L’Unité de Lutte Contre la Corruption (ULCC) a transmis, le 8 décembre 2025, un rapport accablant au système judiciaire haïtien concernant l’ancien Président Michel Joseph Martelly et son épouse, Sophia Saint-Rémy Martelly. Selon ce document, les deux anciens occupants du Palais National seraient impliqués dans une fausse déclaration de patrimoine caractérisée par des omissions, des irrégularités et l’incapacité à justifier l’origine de certains fonds. L’ULCC recommande l’ouverture d’une action pénale pour faux et usage de faux, mettant en cause la transparence et la sincérité des déclarations faites au sommet de l’État.
Le rapport relève d’importants écarts entre le patrimoine déclaré par Michel Martelly et les constatations de la Commission. En conséquence, l’organisme anticorruption recommande au système judiciaire d’engager une action publique contre l’ancien chef d’État pour fausse déclaration de patrimoine.

L’ULCC note également que les déclarations de patrimoine, tant à l’entrée (2011) qu’à la sortie (2018), étaient tardives et entachées d’irrégularités. La déclaration de sortie a été déposée près de deux (2) ans après la fin du mandat, en violation de la loi. Ces omissions et incohérences sont interprétées par la Commission comme une « volonté réelle de fournir de fausses informations » concernant l’état du patrimoine.
Par ailleurs, l’enquête révèle l’existence d’un patrimoine bancaire très sous-évalué. Douze (12) comptes bancaires institutionnels actifs, dont certains directement liés à la campagne électorale et à la Fondation Rose et Blanc, n’apparaissaient pas dans la déclaration d’entrée en fonction. À la sortie, les relevés bancaires indiquent dix-sept (17) comptes actifs et trois (3) cartes de crédit au nom du couple ou d’entités qu’ils contrôlent, contre seulement six (6) comptes officiellement déclarés.

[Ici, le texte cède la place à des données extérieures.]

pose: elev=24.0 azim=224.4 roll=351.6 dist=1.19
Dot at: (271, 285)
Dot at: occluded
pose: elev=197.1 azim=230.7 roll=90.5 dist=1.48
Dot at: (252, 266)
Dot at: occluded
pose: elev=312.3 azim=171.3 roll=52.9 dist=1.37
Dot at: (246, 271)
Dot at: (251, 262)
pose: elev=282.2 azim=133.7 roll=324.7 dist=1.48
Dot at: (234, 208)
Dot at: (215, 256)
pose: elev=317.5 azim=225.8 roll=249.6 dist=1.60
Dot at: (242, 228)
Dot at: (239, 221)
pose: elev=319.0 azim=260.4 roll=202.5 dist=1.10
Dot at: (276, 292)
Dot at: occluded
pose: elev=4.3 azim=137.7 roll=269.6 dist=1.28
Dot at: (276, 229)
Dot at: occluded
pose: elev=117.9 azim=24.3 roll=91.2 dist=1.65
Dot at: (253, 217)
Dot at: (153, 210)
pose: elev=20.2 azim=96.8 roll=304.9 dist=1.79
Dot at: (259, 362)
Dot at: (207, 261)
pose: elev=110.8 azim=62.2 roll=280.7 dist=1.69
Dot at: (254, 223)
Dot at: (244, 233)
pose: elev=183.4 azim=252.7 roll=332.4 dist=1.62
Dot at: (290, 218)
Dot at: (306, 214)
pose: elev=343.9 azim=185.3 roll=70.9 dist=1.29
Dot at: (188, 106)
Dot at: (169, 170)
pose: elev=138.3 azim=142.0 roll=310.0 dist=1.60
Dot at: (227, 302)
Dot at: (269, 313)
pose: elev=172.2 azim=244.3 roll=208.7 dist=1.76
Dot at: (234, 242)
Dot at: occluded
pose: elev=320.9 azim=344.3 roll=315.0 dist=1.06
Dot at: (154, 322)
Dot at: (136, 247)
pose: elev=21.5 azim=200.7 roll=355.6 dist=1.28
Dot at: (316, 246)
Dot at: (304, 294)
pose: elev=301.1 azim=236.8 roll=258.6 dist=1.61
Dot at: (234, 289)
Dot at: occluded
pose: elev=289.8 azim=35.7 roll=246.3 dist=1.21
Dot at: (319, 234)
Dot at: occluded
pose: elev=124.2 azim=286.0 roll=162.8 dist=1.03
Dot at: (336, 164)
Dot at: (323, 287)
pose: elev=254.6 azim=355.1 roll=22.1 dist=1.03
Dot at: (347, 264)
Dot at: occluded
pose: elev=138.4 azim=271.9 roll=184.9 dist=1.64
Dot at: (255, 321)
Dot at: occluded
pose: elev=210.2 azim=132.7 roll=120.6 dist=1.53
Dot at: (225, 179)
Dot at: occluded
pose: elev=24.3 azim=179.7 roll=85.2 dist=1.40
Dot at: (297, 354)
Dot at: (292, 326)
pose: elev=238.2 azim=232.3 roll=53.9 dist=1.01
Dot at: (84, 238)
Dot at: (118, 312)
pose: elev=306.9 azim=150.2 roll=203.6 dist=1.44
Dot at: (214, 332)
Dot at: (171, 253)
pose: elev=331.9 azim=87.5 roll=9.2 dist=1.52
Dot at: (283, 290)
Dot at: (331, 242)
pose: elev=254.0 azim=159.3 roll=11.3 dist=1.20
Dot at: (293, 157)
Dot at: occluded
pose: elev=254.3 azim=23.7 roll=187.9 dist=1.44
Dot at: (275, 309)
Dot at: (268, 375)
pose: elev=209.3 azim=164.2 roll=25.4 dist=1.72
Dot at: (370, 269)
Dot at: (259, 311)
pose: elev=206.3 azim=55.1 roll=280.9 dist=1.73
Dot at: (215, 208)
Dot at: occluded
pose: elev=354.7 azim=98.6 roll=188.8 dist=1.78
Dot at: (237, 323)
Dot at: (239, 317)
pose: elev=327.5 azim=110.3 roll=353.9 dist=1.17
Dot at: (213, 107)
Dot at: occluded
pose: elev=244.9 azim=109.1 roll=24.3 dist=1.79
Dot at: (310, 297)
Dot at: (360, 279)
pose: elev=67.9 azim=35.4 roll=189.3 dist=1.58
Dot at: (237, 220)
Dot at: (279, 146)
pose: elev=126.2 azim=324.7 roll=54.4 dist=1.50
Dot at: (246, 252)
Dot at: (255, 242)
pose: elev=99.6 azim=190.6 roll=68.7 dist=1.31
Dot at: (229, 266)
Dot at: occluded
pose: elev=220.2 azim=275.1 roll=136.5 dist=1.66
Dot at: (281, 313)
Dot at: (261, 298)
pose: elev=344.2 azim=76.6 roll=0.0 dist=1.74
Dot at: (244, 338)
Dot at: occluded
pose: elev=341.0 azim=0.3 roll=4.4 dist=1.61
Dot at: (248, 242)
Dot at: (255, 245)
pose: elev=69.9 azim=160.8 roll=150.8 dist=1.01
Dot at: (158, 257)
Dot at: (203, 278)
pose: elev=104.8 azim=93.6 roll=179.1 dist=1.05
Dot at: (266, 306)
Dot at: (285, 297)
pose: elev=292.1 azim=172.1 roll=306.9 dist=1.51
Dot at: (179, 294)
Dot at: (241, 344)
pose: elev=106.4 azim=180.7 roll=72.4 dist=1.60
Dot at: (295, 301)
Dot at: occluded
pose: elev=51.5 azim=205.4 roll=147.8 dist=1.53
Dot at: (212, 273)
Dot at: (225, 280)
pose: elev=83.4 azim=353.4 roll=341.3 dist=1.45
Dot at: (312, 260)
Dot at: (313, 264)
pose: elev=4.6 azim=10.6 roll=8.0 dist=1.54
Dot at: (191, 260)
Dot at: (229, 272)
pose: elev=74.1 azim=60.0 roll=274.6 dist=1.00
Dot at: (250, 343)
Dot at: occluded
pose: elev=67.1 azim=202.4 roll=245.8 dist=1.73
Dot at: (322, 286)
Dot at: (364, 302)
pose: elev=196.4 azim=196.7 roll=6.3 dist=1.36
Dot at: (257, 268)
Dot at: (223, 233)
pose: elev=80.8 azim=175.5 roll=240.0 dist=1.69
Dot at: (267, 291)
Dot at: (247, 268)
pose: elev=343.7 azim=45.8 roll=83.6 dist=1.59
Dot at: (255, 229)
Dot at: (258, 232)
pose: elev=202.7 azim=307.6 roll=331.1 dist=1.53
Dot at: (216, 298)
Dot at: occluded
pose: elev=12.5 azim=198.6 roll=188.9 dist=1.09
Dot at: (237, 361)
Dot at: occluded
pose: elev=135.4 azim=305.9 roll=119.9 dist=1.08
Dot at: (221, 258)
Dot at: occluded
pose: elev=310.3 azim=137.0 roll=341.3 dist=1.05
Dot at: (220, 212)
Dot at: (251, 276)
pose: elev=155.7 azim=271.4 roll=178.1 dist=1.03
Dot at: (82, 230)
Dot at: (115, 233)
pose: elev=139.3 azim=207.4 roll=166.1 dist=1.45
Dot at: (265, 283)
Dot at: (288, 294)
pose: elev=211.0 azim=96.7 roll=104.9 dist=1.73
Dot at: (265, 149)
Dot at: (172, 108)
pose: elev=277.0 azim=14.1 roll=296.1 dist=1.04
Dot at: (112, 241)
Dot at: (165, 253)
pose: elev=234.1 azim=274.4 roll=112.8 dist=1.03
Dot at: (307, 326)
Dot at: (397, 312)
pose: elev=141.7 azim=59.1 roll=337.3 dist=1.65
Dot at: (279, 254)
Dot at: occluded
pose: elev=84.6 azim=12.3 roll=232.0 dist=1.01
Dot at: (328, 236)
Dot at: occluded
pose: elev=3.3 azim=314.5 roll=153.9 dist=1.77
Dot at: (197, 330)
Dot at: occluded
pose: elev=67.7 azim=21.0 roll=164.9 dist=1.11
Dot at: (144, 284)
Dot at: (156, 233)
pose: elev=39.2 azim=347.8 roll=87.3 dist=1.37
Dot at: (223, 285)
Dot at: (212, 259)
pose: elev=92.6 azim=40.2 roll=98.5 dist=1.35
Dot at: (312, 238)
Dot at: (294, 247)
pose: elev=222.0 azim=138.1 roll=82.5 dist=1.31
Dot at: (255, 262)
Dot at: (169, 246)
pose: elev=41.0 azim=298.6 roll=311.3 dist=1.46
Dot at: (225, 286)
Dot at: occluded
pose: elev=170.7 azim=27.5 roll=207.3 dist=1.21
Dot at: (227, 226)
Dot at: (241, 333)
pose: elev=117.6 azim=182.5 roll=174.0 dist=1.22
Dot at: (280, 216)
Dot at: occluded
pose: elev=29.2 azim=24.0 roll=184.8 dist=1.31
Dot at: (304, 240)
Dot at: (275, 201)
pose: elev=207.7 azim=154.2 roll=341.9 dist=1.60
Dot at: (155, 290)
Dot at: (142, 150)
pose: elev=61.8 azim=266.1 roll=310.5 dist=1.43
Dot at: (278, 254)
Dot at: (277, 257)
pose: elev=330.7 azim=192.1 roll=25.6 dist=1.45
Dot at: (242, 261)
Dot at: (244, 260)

De plus, l’ULCC soulève de sérieuses interrogations concernant l’origine et la justification des fonds. Les revenus privés déclarés par M. Martelly atteignaient US$ 370,400.00 à la sortie, soit une augmentation de plus de 270 % par rapport à l’entrée en fonction. Or, selon la Commission, aucun document justificatif ne vient attester la poursuite d’activités artistiques ou de conférences durant le mandat présidentiel.
Concernant Sophia Saint-Rémy Martelly, le rapport relève l’omission totale d’un montant de HTG 10,763,588.64 provenant de fonds publics. Alors qu’elle occupait la fonction rémunérée de Conseillère du Président de la République, le revenu familial consolidé lui attribuait également US$ 348,000.00, laissant un écart de US$ 288,000.00 sans explication.
Sur le plan immobilier, l’enquête met en lumière des incohérences significatives. La propriété située à la rue Villate (Pétion-Ville), déclarée à l’entrée en fonction, disparaît de la déclaration de sortie de 2018 sans justification de vente ou de transfert. Parallèlement, de nouveaux biens apparaissent dans la déclaration de sortie sans financement déclaré, notamment une maison acquise à Bois-Neuf (Saint-Marc) en 2012 pour US$ 180,000.00. L’absence de justification sur la source de financement mène à une qualification de « suspicion d’enrichissement illicite ». La Commission relève aussi l’omission, dès la déclaration d’entrée, de plusieurs biens acquis avant la présidence, tels qu’un appartement à Puits-Blain.
Par ailleurs, l’ULCC signale la non-déclaration de plusieurs entités actives ou en sommeil liées au couple Martelly, tant à l’entrée qu’à la sortie de fonction. Le lien entre ces entités (dont GLOBAL VOICE GROUP S.A. et TRANSCOMEAU S.A.) et les fonctions publiques élevées occupées par le couple font apparaître, selon la Commission, des « risques évidents de conflits d’intérêts, de trafic d’influence et d’abus de fonction ».
Au terme de l’enquête, les irrégularités constatées sapent « l’exactitude, la complétude et la sincérité des informations soumises ». Le rapport rappelle que l’ULCC est habilitée à poursuivre toute personne qui « aura fait sciemment une déclaration incomplète, inexacte ou fausse, ou formulé de fausses observations dûment constatées », conformément à l’article 17 de la Loi du 12 février 2008 sur la déclaration de patrimoine. Cette disposition justifie, selon l’organisme, la recommandation de poursuites pénales contre l’ancien chef d’État.